▶ YOUR INSTRUCTIONS: When the line containing "may dictate. |" is found in the data below, copy it and each line after it through the line containing "DATA PROTECTION |", exactly and with no others.
........
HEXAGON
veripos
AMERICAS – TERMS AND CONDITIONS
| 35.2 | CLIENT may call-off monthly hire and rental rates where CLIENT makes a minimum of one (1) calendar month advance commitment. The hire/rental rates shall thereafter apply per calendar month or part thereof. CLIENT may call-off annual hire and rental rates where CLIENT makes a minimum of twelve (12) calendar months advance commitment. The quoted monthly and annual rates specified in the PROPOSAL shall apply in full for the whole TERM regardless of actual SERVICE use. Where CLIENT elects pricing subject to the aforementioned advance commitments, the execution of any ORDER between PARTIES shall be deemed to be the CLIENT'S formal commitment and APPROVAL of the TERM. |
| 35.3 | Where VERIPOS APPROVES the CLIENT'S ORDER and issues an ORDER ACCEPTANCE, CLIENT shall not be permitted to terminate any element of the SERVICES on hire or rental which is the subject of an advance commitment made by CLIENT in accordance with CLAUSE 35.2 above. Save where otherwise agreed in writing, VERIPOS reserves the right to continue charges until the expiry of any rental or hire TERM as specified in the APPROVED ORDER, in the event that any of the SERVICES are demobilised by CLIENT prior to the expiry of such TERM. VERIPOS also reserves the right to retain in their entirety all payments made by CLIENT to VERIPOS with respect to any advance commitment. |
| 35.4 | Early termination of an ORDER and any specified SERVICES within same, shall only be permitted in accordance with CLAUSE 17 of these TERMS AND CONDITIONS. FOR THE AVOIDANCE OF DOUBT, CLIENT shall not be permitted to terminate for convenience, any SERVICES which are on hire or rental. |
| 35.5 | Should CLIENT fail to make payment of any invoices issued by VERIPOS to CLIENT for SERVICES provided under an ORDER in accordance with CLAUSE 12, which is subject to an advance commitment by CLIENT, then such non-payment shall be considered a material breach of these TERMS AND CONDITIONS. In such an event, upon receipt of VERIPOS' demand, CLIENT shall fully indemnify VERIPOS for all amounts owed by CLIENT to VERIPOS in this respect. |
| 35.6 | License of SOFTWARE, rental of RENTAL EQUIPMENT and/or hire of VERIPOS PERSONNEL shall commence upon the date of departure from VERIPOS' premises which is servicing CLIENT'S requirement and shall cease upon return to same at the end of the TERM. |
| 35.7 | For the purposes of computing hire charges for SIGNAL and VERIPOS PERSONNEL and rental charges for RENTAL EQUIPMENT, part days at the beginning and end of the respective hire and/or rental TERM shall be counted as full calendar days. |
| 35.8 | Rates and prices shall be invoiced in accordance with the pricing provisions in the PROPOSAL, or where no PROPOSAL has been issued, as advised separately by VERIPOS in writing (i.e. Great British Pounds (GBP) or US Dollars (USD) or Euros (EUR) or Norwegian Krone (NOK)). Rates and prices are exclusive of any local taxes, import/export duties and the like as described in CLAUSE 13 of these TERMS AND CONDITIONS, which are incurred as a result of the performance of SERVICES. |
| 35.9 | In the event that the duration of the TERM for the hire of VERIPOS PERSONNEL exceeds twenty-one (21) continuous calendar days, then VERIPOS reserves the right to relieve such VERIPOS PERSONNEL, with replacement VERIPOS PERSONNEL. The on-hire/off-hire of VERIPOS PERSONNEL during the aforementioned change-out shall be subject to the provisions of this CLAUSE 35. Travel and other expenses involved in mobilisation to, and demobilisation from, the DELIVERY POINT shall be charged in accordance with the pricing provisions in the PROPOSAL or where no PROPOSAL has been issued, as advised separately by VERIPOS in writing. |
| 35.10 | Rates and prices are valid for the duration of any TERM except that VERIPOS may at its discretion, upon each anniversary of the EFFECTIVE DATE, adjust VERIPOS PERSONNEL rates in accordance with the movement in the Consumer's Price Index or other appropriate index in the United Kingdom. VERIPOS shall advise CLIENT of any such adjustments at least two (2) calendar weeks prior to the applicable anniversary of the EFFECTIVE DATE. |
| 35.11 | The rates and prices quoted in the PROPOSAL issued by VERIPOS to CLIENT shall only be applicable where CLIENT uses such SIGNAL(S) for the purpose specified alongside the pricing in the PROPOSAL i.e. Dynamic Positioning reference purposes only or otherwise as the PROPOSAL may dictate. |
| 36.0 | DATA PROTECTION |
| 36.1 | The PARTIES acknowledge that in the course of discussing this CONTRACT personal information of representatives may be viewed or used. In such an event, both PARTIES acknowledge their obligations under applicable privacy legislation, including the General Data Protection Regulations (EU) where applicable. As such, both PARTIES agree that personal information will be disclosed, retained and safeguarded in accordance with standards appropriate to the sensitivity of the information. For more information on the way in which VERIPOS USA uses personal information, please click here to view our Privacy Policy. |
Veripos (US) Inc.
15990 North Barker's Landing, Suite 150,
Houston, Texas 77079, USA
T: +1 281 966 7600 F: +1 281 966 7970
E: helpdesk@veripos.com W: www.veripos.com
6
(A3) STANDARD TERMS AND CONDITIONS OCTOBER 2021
........
▶ TASK SOLUTION:
| 35.11 | The rates and prices quoted in the PROPOSAL issued by VERIPOS to CLIENT shall only be applicable where CLIENT uses such SIGNAL(S) for the purpose specified alongside the pricing in the PROPOSAL i.e. Dynamic Positioning reference purposes only or otherwise as the PROPOSAL may dictate. |
| 36.0 | DATA PROTECTION |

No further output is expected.